The nazis eventually found Lotika's family in Sarajevo. Along with other Jews, her father, then her mother and youngest sister were sent to the prison camp. Only her older sister Flora managed to escape.

New problems emerged for Marija as her son Boris was imprisoned. With money, the "key to all locks", she got him out and sent him to Trieste to her dear friend, a boatbuilder.

The fall of Italy brought new hardships. What to do with Lotika? She then decided to call upon her friend in Trieste to take in Lotika and Mirjana also. While sewing some money in their coats, she was consumed by the fear that they would never make it to Trieste.

Mirjana was fourteen at the time: "Among other things" she says, "our father was in the transportation business, so he knew many ship captains. So with the help of people such as Captain Vidovic, we smuggled Jewish refugees from Sarajevo. Lotika and myself left for Trieste on a ship. But as we sailed along the coast, the Germans started shooting at us and instead of Trieste, we ended up at Brindisi, where the Italian police waited for us. Mother was without any news from us for nine months. In the meantime, our maid died, my mother was wounded, our house was destroyed and our company went out of business. My mother went to Trpanj, where I joined her after the liberation of Split. Loti stayed in Italy." says Mirjana.

My Second Mother

During the war, Marija Guina experienced a new kind of stress as her son, a strong antifascist, ended up in prison in Trieste. He was sentenced to a 16-year term in the prison Regina Caeli in Rome.

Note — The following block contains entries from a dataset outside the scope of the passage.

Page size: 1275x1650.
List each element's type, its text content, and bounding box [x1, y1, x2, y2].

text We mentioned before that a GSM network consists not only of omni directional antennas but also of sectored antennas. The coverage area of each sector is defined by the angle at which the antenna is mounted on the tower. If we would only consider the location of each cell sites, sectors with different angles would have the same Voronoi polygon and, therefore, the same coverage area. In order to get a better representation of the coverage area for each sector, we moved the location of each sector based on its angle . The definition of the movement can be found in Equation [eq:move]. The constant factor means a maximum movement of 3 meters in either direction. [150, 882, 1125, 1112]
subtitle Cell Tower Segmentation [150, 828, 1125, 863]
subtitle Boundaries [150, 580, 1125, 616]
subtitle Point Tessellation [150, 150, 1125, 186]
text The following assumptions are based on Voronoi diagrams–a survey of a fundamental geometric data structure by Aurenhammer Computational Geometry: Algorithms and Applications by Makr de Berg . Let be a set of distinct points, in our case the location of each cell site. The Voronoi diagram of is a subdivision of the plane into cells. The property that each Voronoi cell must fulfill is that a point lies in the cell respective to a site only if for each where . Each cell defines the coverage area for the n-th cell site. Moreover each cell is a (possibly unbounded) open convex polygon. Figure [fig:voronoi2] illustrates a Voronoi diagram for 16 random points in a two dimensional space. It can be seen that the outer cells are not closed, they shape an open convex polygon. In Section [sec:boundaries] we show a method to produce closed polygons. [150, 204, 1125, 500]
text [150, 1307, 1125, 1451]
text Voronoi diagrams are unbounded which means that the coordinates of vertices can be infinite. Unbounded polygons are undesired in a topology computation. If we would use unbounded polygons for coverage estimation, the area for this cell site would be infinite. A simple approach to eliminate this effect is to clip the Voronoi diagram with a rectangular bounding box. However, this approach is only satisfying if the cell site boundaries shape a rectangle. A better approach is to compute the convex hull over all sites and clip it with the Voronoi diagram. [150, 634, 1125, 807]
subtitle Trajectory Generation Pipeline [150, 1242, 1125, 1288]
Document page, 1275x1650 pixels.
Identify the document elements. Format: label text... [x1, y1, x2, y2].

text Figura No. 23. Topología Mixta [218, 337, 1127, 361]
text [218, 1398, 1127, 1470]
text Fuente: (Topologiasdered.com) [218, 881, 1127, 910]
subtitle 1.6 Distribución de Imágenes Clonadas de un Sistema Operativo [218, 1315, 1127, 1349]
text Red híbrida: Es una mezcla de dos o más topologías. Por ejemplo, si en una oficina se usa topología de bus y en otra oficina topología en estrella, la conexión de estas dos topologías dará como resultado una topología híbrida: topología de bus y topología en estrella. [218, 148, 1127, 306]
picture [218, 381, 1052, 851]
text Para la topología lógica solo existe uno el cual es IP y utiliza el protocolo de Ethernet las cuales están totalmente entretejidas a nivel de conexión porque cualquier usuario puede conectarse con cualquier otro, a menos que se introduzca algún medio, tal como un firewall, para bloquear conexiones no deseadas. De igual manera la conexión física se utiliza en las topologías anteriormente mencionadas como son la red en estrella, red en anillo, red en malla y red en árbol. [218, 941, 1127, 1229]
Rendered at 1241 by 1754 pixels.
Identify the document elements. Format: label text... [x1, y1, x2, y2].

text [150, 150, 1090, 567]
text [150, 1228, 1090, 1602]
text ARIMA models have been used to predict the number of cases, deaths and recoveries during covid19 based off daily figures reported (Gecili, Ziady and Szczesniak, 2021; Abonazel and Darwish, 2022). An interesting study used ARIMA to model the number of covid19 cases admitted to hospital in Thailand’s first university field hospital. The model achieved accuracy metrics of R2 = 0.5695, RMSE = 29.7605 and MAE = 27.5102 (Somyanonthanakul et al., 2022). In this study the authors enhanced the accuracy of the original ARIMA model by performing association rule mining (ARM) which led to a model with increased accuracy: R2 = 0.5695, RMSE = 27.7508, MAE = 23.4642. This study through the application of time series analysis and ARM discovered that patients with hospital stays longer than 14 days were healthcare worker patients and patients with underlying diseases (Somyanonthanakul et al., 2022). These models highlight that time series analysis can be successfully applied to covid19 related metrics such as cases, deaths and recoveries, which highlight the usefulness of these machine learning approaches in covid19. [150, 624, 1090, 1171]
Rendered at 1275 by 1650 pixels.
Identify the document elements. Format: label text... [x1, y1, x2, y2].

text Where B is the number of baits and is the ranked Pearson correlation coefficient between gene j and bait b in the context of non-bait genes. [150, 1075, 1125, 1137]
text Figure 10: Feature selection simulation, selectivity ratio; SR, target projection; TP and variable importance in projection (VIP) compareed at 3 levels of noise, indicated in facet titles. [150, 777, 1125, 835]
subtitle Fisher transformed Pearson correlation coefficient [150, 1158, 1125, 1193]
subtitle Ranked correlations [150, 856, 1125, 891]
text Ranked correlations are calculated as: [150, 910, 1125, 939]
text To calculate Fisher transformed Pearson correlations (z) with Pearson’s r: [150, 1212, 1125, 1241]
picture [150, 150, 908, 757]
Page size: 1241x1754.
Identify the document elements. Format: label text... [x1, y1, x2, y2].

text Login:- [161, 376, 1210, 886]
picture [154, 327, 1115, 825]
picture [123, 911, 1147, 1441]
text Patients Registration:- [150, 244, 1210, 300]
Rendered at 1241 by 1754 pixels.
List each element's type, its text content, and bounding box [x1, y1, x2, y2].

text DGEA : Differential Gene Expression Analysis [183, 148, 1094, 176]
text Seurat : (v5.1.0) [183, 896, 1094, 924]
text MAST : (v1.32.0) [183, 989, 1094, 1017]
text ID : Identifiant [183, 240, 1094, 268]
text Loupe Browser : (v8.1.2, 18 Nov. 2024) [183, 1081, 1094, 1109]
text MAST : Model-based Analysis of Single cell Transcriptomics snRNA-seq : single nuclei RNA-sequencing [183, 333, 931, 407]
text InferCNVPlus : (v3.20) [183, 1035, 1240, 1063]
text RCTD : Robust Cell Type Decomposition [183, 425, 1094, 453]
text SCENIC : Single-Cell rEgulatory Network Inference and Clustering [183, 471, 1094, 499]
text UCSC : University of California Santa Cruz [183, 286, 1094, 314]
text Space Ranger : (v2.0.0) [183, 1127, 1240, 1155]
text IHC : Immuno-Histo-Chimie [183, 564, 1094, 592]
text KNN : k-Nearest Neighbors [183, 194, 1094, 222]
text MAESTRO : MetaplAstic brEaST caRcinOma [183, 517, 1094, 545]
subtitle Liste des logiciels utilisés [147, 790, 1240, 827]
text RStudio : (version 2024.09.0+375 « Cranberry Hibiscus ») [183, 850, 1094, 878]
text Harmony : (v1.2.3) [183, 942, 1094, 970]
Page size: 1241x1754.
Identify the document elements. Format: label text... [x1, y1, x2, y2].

She had taken care of Lotika as if she were her own daughter. Lotika returned from Italy at the end of 1945. In Sarajevo, she found nothing but ruins: her home was empty, all their possessions had been stolen. Even the floors were missing. Her family was gone, except for her sister Flora. She was granted a scholarship for Bosnian-Herzegovinian students and went to study at the Faculty of Agronomy in Zagreb, where she married Boris Manuseva, a colleague of Macedonian origin. She then left for Skopje, where both her daughters, Lidija and Sonja, were born.

In 1963, after the great earthquake in Skopje, Lotika returned to Sarajevo. She had to leave the city again during the recent war. Her husband died, and her daughters, both of them architects, have their own families now. She has returned yet again to Sarajevo, where she now lives alone.

"Marija Guina is everything to me. She is my second mother. She will remain a part of me for the rest of my life" says Lotika Altarac-Manuseva.

Now, Marija Guina, Mother Courage, is in a wheelchair after having fallen and injured her hip. "Mirjana, my daughter, my angel, is taking care of me. A medical nurse also comes regularly, because Mirjana's strength is beginning to fail her as well" she says with tears in her eyes.

She was excited at the news that on September 19, Edo Tauber, the President of the Jewish Community of Split, is going to award her a medal for humanitarian deeds.

"That's very exciting" she simply said.